-------- DATA PROVIDED --------

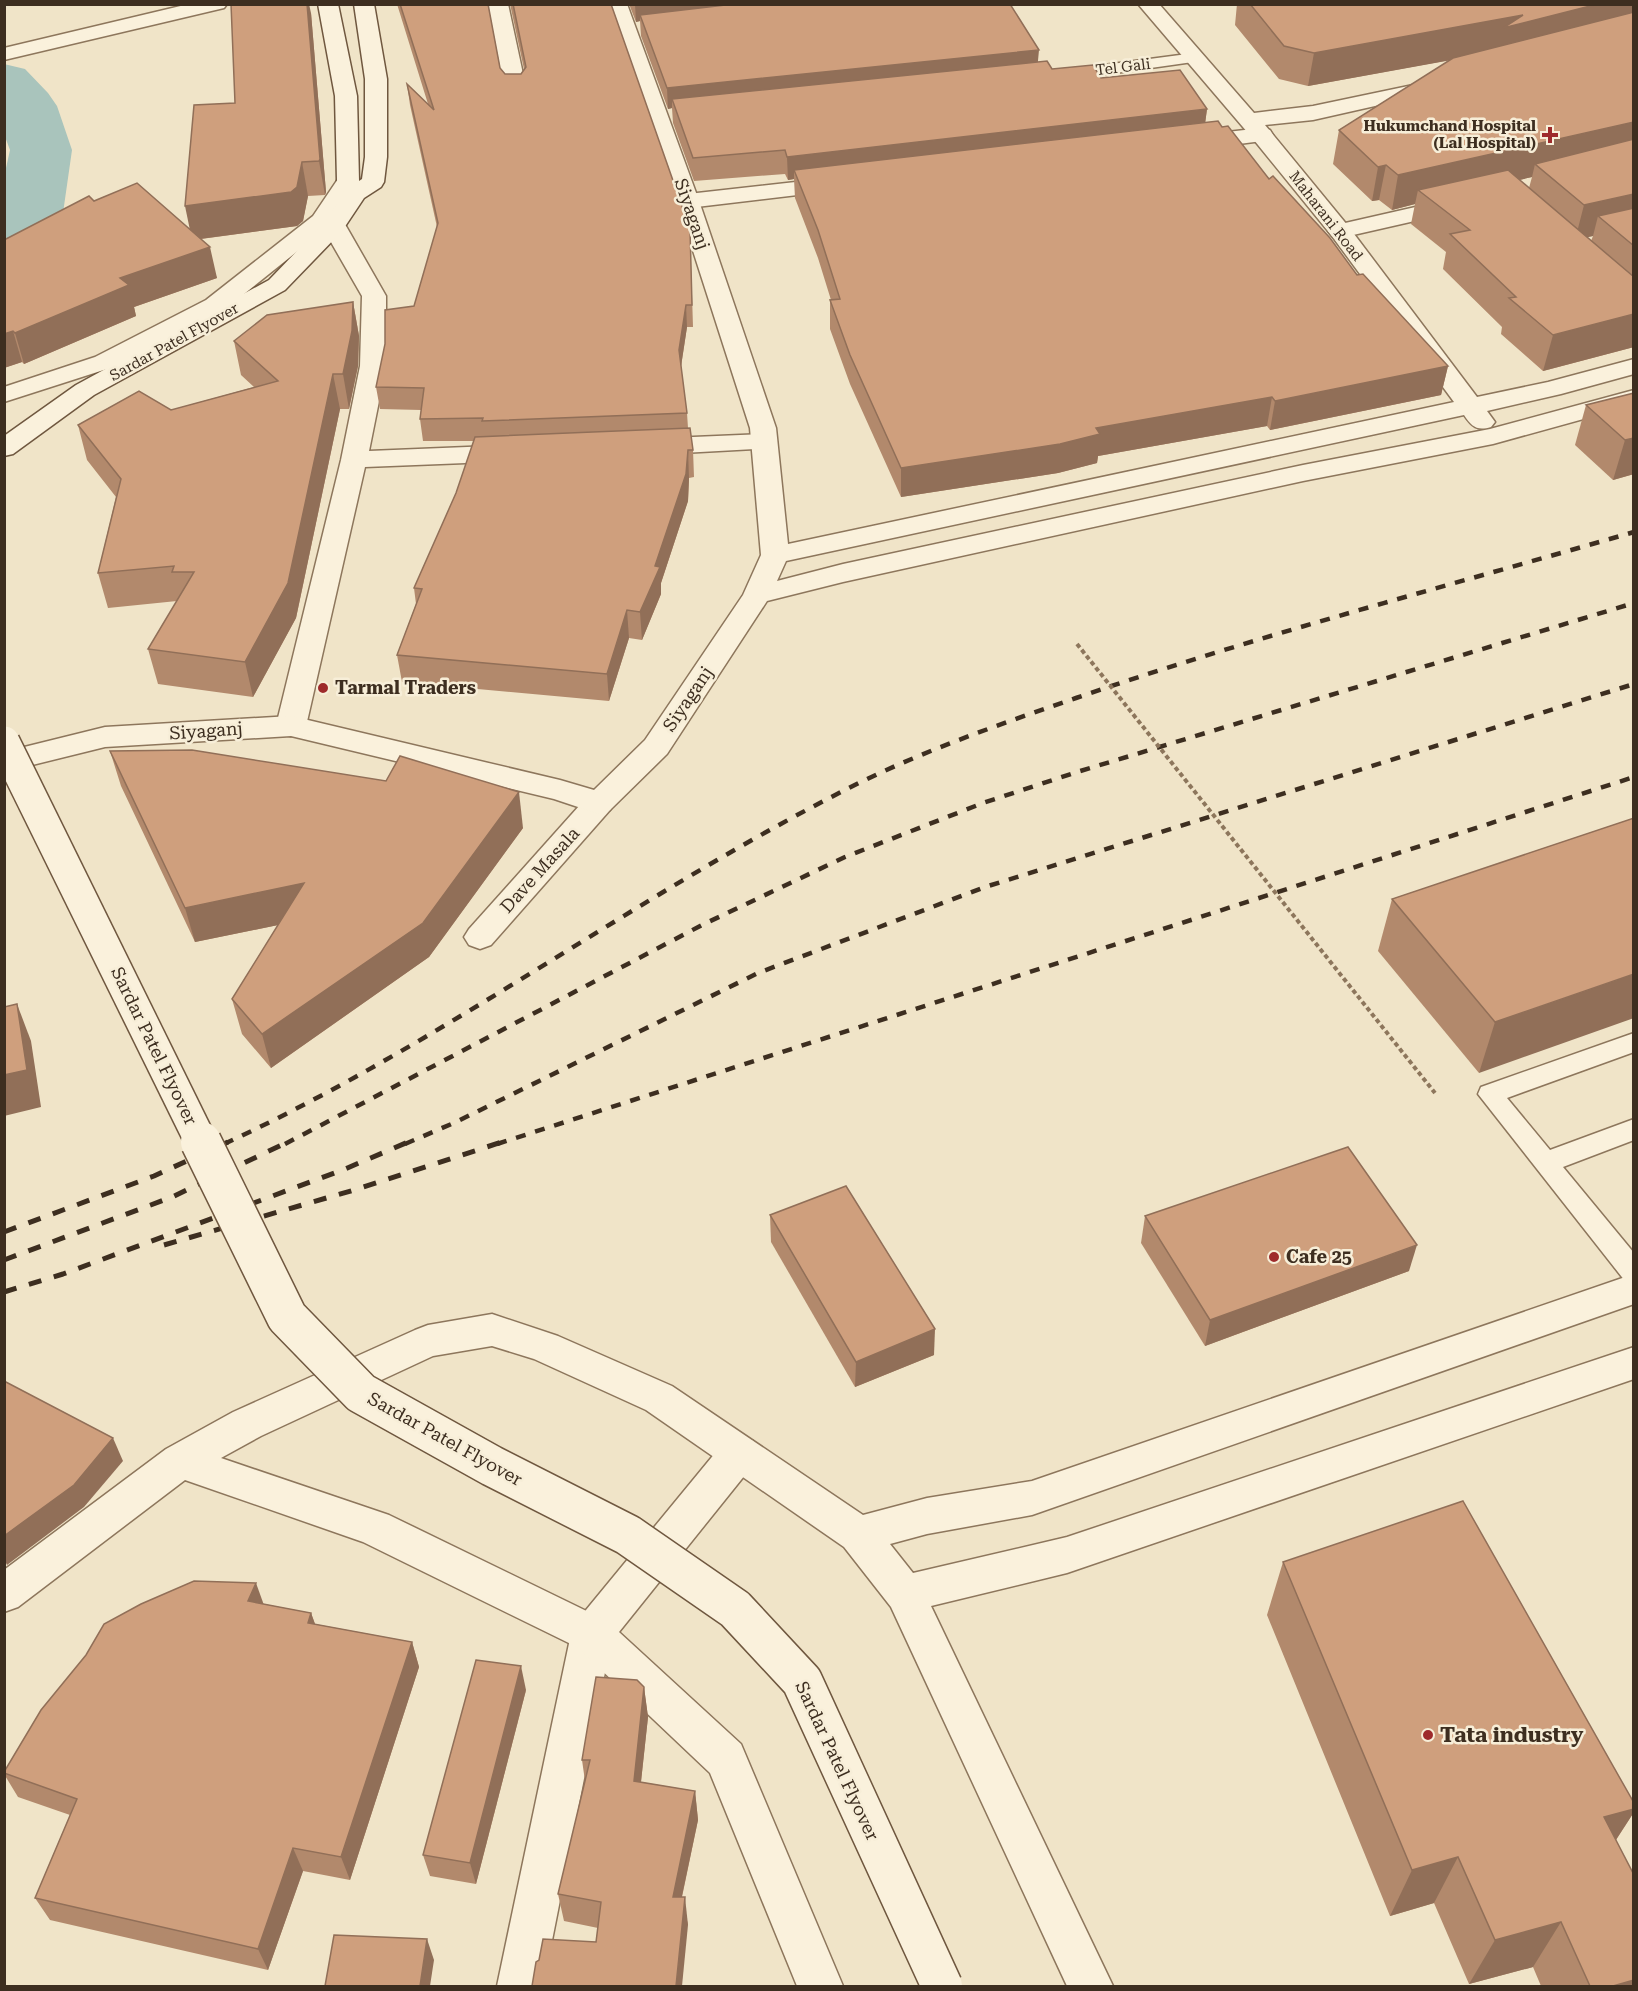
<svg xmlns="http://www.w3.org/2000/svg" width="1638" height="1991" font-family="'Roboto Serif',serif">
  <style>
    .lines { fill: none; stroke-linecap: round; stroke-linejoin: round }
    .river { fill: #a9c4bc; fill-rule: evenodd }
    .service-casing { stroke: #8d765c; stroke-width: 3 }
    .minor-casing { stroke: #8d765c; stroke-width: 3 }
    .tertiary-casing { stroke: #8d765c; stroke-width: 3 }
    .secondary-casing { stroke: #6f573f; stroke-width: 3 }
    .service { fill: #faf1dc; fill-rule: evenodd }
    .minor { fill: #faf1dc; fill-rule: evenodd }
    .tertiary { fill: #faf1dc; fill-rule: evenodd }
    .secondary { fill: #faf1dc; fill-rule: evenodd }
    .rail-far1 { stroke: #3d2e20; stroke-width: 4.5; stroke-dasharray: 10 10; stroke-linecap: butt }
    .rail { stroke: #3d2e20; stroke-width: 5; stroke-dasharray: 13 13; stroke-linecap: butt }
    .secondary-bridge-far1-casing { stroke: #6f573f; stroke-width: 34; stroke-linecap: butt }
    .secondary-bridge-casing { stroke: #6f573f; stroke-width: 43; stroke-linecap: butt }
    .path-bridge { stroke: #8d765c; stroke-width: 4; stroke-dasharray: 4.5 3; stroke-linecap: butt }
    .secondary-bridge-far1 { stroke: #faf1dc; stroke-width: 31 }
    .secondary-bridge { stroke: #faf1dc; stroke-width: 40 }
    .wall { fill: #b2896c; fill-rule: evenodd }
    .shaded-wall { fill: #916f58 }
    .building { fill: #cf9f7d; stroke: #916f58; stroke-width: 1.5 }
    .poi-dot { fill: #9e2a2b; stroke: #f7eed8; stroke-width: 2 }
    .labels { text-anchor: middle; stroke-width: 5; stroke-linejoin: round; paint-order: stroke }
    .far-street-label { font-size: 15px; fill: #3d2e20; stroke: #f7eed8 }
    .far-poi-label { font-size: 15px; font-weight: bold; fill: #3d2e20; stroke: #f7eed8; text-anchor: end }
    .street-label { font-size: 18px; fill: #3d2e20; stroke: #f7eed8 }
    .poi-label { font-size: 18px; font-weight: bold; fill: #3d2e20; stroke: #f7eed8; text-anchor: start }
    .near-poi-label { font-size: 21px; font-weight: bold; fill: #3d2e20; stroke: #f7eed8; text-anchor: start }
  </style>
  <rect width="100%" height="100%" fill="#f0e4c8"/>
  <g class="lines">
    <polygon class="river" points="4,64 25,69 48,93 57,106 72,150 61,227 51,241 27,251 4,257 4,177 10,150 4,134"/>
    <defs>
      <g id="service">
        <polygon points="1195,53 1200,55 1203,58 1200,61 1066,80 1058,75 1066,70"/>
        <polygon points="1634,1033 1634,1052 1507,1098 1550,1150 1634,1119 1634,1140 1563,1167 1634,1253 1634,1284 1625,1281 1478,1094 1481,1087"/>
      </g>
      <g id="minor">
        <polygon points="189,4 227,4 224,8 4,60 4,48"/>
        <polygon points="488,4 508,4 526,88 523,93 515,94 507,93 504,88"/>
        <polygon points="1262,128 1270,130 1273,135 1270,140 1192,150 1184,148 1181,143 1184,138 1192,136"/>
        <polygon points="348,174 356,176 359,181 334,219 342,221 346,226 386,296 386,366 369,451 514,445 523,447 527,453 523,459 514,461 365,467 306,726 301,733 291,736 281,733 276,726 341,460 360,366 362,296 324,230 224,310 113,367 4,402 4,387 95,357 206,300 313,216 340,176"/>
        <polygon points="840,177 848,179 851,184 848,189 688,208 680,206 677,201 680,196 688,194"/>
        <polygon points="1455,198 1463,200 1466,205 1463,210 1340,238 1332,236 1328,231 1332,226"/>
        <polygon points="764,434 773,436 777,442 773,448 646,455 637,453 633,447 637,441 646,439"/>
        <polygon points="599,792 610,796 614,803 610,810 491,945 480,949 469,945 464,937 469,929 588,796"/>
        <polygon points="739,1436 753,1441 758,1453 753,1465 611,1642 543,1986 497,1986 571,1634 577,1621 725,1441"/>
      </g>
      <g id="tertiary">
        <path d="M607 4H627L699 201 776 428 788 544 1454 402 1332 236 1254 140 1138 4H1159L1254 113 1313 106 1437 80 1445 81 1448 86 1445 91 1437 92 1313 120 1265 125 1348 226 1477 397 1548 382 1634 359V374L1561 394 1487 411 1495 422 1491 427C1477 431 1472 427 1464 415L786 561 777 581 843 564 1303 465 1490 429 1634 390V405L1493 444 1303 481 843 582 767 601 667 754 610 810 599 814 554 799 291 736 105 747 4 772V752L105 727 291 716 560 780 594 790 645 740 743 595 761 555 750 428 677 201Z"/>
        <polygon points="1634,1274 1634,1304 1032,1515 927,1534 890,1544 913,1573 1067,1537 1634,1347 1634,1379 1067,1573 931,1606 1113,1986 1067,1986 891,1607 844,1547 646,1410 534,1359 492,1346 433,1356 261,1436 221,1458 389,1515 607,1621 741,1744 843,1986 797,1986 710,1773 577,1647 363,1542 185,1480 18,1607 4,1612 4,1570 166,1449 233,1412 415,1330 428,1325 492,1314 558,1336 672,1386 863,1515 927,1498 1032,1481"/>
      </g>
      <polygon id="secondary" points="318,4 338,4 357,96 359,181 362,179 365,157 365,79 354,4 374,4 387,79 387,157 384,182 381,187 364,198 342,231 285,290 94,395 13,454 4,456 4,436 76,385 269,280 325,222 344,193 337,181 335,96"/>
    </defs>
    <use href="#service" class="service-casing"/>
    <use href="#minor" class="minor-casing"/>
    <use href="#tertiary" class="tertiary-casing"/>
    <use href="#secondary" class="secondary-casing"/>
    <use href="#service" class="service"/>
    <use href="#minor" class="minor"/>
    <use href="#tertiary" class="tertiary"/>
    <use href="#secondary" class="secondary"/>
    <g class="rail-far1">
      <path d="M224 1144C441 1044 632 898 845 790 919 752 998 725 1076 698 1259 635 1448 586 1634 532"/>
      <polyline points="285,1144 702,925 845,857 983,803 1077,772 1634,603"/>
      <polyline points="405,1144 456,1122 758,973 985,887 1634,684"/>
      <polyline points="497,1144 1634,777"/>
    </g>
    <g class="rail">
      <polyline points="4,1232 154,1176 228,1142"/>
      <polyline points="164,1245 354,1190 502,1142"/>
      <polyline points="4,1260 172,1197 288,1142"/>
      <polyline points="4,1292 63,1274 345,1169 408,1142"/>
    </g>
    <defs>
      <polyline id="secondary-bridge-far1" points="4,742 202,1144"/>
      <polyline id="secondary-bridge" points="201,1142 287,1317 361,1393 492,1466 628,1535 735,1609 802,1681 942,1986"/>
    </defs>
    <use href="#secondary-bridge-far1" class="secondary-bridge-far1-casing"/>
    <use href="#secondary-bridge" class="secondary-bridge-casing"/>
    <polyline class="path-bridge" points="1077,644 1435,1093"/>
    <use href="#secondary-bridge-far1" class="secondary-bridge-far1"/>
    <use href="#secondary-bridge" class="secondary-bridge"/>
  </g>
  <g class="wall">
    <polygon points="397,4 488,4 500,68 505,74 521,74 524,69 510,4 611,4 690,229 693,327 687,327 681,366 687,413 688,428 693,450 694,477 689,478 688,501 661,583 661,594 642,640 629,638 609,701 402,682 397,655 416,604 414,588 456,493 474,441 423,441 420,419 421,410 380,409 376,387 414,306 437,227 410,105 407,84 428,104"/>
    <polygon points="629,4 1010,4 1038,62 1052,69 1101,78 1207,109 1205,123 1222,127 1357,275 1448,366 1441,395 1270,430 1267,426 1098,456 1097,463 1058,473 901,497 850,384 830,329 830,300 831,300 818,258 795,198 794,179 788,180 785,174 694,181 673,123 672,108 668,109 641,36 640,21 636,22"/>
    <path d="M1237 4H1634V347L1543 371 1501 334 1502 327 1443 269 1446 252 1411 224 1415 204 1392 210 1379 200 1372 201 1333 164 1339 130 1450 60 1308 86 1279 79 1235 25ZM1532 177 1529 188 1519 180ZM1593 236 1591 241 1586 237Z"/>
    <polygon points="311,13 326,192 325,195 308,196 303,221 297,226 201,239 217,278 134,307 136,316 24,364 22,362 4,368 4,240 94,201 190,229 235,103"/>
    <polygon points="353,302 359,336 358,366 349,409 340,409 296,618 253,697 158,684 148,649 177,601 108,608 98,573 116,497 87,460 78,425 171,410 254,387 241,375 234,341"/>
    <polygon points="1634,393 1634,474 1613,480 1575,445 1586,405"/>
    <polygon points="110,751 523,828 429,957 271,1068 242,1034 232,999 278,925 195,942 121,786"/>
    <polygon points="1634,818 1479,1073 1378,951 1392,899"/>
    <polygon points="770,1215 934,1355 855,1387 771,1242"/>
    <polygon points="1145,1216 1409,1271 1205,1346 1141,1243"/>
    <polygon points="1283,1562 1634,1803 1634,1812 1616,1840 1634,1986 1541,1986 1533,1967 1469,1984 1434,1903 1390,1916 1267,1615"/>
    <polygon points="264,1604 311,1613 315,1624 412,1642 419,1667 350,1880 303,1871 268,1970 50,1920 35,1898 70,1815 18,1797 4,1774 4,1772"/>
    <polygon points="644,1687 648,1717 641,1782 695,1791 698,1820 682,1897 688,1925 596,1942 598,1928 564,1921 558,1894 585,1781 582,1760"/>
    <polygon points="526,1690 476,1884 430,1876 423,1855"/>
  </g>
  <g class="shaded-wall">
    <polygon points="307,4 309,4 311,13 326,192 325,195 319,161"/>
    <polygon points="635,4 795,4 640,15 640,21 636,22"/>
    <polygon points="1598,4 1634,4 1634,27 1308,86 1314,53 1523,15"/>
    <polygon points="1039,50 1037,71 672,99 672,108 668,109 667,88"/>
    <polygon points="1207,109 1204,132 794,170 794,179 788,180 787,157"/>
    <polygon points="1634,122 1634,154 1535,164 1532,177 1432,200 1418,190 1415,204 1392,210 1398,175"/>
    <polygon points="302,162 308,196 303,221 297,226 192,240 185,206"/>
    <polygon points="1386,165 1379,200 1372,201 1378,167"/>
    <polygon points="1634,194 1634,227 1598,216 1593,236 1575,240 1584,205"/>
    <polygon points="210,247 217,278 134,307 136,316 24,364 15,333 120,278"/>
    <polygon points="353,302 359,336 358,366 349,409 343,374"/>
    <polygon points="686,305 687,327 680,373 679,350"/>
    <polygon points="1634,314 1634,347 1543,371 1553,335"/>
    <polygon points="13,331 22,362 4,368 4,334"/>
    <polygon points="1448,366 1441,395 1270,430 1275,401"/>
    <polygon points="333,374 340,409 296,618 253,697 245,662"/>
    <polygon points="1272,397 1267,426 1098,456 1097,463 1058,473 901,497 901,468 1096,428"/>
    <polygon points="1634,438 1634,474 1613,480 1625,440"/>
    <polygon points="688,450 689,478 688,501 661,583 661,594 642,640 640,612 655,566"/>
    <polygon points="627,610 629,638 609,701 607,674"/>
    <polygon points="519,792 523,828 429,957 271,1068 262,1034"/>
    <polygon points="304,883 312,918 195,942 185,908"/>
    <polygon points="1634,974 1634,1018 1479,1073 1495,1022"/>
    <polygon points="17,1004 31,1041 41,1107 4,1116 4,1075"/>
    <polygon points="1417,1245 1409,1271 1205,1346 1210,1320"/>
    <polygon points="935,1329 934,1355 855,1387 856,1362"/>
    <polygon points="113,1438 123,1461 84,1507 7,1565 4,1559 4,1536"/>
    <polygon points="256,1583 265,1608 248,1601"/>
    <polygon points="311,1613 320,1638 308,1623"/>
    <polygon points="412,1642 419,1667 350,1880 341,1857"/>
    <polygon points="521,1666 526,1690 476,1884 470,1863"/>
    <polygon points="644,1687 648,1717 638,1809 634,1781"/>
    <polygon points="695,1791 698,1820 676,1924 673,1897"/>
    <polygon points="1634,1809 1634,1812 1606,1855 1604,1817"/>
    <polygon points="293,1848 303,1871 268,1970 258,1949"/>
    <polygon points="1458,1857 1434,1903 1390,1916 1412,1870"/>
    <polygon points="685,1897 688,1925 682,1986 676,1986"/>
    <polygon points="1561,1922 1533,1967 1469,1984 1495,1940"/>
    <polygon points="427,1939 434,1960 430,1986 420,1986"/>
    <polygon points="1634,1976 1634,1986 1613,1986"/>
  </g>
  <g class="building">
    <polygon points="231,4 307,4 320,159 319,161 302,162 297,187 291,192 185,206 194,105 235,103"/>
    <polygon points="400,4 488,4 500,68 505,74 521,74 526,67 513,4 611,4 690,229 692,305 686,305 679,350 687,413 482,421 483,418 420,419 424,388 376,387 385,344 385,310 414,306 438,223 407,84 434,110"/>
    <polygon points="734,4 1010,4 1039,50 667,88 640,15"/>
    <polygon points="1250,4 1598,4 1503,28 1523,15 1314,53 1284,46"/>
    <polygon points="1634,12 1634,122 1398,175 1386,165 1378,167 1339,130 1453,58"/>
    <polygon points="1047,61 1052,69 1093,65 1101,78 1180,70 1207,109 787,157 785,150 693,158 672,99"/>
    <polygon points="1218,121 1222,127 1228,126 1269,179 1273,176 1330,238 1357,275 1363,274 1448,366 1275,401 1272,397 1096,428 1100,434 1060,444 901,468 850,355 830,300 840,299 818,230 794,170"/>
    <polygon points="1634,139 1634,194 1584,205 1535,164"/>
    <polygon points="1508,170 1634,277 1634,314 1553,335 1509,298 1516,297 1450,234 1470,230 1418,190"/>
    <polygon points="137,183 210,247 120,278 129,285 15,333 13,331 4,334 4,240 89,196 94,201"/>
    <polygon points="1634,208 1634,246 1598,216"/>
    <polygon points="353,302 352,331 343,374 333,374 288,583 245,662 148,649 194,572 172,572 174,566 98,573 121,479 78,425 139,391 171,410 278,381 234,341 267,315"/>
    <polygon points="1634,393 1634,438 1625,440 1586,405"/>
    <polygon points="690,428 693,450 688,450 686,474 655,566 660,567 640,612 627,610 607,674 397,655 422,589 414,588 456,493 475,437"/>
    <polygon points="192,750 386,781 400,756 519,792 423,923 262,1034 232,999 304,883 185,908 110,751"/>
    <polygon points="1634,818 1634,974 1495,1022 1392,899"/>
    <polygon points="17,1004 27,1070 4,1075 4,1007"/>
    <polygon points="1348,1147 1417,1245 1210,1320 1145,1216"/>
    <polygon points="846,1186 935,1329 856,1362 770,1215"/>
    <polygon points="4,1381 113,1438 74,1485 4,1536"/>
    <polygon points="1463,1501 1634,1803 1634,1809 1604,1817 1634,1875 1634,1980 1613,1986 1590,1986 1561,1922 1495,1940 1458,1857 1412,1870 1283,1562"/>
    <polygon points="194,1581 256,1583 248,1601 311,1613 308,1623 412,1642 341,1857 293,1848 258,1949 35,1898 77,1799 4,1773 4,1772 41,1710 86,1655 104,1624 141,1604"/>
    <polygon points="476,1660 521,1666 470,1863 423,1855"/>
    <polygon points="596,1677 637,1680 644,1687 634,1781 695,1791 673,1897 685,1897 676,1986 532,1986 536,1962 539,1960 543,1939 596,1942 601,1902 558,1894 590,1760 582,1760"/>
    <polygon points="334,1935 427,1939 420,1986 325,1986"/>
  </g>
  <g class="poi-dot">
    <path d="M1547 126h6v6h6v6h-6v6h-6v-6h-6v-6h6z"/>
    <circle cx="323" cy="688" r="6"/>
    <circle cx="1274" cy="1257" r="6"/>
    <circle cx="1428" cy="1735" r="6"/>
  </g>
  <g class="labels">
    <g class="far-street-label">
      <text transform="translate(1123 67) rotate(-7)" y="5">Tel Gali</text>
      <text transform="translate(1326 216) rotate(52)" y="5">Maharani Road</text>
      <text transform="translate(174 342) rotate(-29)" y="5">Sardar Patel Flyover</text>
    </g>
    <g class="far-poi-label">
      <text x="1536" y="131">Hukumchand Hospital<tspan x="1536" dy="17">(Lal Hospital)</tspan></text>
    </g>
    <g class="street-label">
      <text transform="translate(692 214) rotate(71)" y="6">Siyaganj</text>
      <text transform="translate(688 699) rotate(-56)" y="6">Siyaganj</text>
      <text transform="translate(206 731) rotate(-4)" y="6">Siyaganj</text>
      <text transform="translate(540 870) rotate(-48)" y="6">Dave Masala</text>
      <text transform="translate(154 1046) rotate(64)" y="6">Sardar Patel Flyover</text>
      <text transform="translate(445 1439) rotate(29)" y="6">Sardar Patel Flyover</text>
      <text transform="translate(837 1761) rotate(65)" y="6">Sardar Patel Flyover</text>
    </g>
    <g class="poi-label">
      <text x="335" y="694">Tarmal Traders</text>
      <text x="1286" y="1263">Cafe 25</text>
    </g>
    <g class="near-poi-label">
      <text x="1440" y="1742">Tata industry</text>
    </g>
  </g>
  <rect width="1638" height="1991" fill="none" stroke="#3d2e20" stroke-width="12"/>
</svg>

--------

→ **ACTION ITEM**
Output the lines of the records above exactly as they appear, from the line containing "#a9c4bc; fill-rule: evenodd" through the line containing "#9e2a2b; stroke: #f7eed8;".

→ **ANSWER SECTION**
    .river { fill: #a9c4bc; fill-rule: evenodd }
    .service-casing { stroke: #8d765c; stroke-width: 3 }
    .minor-casing { stroke: #8d765c; stroke-width: 3 }
    .tertiary-casing { stroke: #8d765c; stroke-width: 3 }
    .secondary-casing { stroke: #6f573f; stroke-width: 3 }
    .service { fill: #faf1dc; fill-rule: evenodd }
    .minor { fill: #faf1dc; fill-rule: evenodd }
    .tertiary { fill: #faf1dc; fill-rule: evenodd }
    .secondary { fill: #faf1dc; fill-rule: evenodd }
    .rail-far1 { stroke: #3d2e20; stroke-width: 4.5; stroke-dasharray: 10 10; stroke-linecap: butt }
    .rail { stroke: #3d2e20; stroke-width: 5; stroke-dasharray: 13 13; stroke-linecap: butt }
    .secondary-bridge-far1-casing { stroke: #6f573f; stroke-width: 34; stroke-linecap: butt }
    .secondary-bridge-casing { stroke: #6f573f; stroke-width: 43; stroke-linecap: butt }
    .path-bridge { stroke: #8d765c; stroke-width: 4; stroke-dasharray: 4.5 3; stroke-linecap: butt }
    .secondary-bridge-far1 { stroke: #faf1dc; stroke-width: 31 }
    .secondary-bridge { stroke: #faf1dc; stroke-width: 40 }
    .wall { fill: #b2896c; fill-rule: evenodd }
    .shaded-wall { fill: #916f58 }
    .building { fill: #cf9f7d; stroke: #916f58; stroke-width: 1.5 }
    .poi-dot { fill: #9e2a2b; stroke: #f7eed8; stroke-width: 2 }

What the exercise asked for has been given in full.